──────── Brano da leggere

Vicenza. Giovane madre uccisa nel vicentino: l’assassino, braccato dalle forze dell’ordine, si è tolto la vita con la stessa pistola utilizzata per uccidere Alessandra Zorzin.
Marco Turrin, 38 anni, guardia giurata di Vigodarzene in provincia di Padova, si è tolto la vita, sparandosi con la pistola che aveva utilizzato per uccidere la 21enne di Montecchio Maggiore, in provincia di Vicenza, poche ore prima.
Verso le 20.30, l’uomo – ricercato per l’efferato omicidio, della giovane madre – si è suicidato nella sua auto, nei pressi di Vicenza Ovest.
Su Turrin si era da subito concentrata l’attenzione dei carabinieri, che avevano acquisito nei suoi confronti numerosi indizi. Il 38enne ha vagato per ore a bordo della sua auto, dopo il delitto. Nel corso della giornata era stato più volte individuato il suo passaggio nella provincia e in altre zone limitrofe, ma le pattuglie sul posto non erano riuscite ad intercettarlo.
In serata, l’auto è stata rilevata nuovamente in provincia, nella zona di Creazzo. Di lì è stata intercettata nella zona di Vicenza Ovest da due pattuglie dei carabinieri e della polizia.
Alla vista delle pattuglie Turrin, sentendosi ormai in trappola, si è sparato all’interno dell’auto. Immediatamente soccorso, nonostante i tentativi di rianimazione del personale sanitario, è morto poco dopo.

────────────────
──────── Raccolta delle voci

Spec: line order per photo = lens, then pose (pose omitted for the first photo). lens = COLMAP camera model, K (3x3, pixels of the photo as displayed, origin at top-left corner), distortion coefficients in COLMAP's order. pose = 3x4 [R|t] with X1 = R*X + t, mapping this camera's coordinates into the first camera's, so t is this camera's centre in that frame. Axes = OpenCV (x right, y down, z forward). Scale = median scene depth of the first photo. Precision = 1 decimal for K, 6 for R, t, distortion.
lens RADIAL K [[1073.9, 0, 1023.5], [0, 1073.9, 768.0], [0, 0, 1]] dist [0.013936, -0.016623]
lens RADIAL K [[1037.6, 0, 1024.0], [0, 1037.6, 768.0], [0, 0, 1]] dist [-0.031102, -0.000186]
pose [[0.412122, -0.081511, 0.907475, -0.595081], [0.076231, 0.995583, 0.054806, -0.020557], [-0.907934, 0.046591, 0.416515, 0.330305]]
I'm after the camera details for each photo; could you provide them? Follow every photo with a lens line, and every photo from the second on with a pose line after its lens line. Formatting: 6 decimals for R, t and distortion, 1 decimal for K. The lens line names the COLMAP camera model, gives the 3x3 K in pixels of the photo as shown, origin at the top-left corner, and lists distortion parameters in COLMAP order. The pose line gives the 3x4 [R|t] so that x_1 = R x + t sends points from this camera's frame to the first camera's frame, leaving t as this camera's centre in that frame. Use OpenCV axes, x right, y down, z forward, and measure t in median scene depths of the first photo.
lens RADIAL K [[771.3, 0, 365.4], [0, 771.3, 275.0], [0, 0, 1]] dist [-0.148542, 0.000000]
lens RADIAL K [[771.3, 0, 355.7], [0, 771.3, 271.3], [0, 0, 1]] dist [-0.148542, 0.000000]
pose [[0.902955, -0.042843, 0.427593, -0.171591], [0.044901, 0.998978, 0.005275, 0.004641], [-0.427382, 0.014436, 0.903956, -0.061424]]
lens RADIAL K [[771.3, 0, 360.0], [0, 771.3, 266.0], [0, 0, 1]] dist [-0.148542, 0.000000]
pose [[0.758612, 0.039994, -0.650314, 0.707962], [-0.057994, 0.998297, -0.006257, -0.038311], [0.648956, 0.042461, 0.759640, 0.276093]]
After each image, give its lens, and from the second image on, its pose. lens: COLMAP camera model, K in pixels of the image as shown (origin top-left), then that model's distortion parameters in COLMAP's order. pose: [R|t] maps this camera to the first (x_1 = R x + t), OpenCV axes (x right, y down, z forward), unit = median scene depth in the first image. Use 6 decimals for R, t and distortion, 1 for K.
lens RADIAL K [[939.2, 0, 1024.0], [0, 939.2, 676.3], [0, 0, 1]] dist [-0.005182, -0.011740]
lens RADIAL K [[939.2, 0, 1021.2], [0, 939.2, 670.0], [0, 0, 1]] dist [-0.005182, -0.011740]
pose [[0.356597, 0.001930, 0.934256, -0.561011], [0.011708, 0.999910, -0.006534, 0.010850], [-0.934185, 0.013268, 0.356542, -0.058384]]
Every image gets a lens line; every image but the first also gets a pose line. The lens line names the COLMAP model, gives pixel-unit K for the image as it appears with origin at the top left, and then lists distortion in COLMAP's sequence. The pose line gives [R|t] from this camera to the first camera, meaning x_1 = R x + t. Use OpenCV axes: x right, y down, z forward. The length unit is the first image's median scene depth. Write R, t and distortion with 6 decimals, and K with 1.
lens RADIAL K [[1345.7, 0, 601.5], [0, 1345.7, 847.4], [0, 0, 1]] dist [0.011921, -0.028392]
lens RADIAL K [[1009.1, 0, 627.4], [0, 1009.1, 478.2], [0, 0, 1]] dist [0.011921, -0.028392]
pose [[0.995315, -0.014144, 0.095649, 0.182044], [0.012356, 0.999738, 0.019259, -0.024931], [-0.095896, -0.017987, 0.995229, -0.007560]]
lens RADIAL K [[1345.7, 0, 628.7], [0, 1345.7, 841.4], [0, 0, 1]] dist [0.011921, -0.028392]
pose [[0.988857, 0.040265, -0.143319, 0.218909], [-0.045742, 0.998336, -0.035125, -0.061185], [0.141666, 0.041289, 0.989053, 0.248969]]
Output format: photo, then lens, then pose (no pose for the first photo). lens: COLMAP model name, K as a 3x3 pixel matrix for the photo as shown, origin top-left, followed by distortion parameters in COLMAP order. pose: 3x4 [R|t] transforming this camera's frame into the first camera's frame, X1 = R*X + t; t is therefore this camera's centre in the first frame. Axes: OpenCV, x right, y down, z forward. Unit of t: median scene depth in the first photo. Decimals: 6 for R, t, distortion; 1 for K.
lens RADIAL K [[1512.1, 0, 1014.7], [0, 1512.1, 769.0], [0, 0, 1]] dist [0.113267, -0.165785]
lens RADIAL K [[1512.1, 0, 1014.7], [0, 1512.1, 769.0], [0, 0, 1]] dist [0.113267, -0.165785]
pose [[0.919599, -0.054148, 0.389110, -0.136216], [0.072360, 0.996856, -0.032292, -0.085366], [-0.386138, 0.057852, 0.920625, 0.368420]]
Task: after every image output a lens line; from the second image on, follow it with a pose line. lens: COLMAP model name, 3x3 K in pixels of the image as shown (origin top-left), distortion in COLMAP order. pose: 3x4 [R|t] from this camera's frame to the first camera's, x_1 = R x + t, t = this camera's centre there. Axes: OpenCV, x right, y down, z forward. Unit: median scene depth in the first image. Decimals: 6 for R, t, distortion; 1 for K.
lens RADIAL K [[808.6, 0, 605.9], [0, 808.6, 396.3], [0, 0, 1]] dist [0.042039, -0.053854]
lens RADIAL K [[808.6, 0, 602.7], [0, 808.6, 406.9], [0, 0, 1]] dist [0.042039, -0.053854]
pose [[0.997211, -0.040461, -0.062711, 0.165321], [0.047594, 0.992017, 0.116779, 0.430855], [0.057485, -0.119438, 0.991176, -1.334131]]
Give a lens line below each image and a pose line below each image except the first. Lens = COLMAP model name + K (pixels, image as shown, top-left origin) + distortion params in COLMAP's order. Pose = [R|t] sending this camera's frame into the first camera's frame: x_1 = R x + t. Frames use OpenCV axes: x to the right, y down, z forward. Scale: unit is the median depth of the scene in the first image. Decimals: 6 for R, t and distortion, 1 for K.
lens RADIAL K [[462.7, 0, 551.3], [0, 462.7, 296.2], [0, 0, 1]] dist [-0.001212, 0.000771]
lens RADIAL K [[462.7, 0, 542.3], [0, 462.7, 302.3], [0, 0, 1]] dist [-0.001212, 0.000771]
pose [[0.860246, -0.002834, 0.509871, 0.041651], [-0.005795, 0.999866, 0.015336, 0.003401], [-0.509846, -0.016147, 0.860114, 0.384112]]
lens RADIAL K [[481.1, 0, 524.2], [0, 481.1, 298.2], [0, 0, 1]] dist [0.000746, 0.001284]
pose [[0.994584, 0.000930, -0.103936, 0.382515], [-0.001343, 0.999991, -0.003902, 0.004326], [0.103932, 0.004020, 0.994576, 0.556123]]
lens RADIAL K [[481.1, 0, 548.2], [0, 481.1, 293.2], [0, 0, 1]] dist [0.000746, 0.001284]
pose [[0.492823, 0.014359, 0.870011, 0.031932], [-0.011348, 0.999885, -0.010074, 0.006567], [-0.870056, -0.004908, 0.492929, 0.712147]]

────────────────

● Attività
A – Nell'articolo sul delitto di Montecchio Maggiore, che lavoro faceva Marco Turrin?
B – Riprendi l'articolo sul delitto di Montecchio Maggiore e proseguilo a partire dalla sua ultima frase.
Le voci sono materiale a sé stante, separato dall'articolo sul delitto di Montecchio Maggiore.

● Soluzioni degli esercizi
A – Era una guardia giurata.

B –
In mattinata aveva utilizzato la stessa arma che deteneva come guardia giurata per sparare un solo colpo al volto di Alessandra Zorzin, una ragazza di 21 anni, sposata e madre di una bimba di due. L’assassino, con tutta calma era poi uscito dalla casa, e risalito nell’auto si era dato alla fuga.
Gli inquirenti hanno ricostruito le fasi dell’ennesimo femminicidio, il secondo in 5 giorni in provincia di Vicenza. Alle 11 di ieri, 15 settembre, Turrin bussa alla porta di casa di Alessandra: lei è sola, non è andata nel negozio di parrucchiere di Vicenza dove lavora e la figlia è al nido.
E’ un incontro abituale, riferiscono i vicini, una presenza maschile diventata da qualche tempo particolarmente assidua. Ma, ieri mattina, è accaduto qualcosa di tragico: prima le urla di un litigio poi un rumore sordo, un colpo di pistola.
L’assassino si è allontanato. E’ stato il marito della giovane – allertato dai vicini – a scoprire il corpo della moglie steso sul letto della camera, senza vita.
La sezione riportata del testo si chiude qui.